When the pool is exhausted, the behavior depends on configuration: most pools will queue the request and wait up to a timeout (e.g., 30 seconds) for a connection to be returned. If the timeout expires, the application gets an exception. In production, pool exhaustion is usually a symptom, not the root cause — the real problem is slow queries holding connections too long, a missing index causing queries to take 5 seconds instead of 5 milliseconds, or a transaction left open without committing.
For sizing, I use this formula as a starting point: pool_size = (number_of_cores * 2) + effective_spindle_count. For a 4-core machine with SSD storage, that is roughly 9-10 connections. The key insight is that more connections is not better — Postgres performance degrades beyond a certain point because each connection consumes about 5-10MB of RAM and the OS context-switches between them. I have seen cases where reducing the pool from 200 to 30 connections actually improved throughput because the database stopped thrashing.
In a microservices architecture, pool sizing gets harder because you have N services each with their own pool. If you have 10 services with 20 connections each, that is 200 connections to one Postgres instance. The solution is PgBouncer or a similar connection pooler in front of the database, which multiplexes hundreds of application-side connections into a smaller number of actual database connections (say, 50). PgBouncer in transaction-mode pooling is the standard recommendation.

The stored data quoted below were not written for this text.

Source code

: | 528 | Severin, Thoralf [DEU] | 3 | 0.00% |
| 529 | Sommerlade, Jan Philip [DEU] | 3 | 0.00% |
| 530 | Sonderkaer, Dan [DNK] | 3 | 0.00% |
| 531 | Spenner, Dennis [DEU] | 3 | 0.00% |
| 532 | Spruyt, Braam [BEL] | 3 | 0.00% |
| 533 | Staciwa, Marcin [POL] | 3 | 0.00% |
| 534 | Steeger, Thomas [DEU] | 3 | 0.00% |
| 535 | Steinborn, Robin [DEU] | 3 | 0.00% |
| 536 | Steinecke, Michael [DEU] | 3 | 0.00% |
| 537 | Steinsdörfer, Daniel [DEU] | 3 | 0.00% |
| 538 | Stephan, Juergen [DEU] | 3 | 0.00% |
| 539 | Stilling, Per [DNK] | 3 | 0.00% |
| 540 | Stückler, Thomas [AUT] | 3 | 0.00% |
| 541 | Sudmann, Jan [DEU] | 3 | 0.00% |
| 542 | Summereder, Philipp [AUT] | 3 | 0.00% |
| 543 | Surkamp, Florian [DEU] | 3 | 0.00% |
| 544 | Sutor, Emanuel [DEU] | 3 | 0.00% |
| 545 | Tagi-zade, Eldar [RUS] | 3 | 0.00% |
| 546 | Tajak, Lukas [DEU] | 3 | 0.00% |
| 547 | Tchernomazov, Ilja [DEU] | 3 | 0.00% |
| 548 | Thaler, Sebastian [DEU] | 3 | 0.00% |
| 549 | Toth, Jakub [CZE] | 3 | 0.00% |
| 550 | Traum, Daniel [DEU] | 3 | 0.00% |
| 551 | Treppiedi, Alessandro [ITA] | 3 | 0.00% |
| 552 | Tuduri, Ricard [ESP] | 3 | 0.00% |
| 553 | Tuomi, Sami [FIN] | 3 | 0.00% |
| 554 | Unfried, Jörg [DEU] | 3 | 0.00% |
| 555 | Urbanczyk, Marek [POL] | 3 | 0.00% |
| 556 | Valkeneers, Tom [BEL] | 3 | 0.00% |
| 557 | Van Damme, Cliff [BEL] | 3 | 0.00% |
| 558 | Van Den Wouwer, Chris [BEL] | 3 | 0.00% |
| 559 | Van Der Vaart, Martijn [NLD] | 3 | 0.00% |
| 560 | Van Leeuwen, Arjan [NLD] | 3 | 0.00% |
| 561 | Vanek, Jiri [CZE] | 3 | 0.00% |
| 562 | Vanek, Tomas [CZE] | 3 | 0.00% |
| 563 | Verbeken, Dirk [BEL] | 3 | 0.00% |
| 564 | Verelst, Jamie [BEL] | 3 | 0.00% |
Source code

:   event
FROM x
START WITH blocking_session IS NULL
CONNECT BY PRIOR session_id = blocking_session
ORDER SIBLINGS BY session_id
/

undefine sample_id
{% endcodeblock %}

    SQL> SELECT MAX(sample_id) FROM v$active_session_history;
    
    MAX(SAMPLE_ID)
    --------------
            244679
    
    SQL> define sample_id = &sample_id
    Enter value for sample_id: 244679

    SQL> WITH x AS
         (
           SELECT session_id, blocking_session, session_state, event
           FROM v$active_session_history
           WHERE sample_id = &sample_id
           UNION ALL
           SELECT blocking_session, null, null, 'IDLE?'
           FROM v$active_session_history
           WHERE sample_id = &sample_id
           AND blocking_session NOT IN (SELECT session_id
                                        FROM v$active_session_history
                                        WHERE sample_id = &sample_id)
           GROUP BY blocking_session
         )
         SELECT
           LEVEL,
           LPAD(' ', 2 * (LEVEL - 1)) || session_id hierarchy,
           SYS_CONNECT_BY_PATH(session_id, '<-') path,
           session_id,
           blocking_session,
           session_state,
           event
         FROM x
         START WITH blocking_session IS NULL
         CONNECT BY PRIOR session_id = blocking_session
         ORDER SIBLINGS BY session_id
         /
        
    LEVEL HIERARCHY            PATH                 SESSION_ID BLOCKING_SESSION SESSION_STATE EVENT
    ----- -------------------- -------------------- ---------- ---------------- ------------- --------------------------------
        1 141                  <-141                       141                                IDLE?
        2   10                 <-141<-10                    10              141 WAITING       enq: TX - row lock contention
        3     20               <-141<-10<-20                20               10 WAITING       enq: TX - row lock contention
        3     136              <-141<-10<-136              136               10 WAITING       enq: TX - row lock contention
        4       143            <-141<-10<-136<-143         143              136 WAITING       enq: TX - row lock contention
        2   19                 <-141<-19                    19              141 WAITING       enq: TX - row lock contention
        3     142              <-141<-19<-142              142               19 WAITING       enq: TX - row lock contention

Red flag answer: “Set the pool size to something large like 500 so you never run out.” This shows no understanding that databases have finite connection capacity, and that each connection consumes memory and CPU on the database server.Follow-ups:
What is the difference between PgBouncer’s session-mode, transaction-mode, and statement-mode pooling? When would you use each, and what breaks in transaction mode?
You see ERROR: remaining connection slots are reserved for superuser connections in production. Walk me through your immediate triage and the longer-term fix.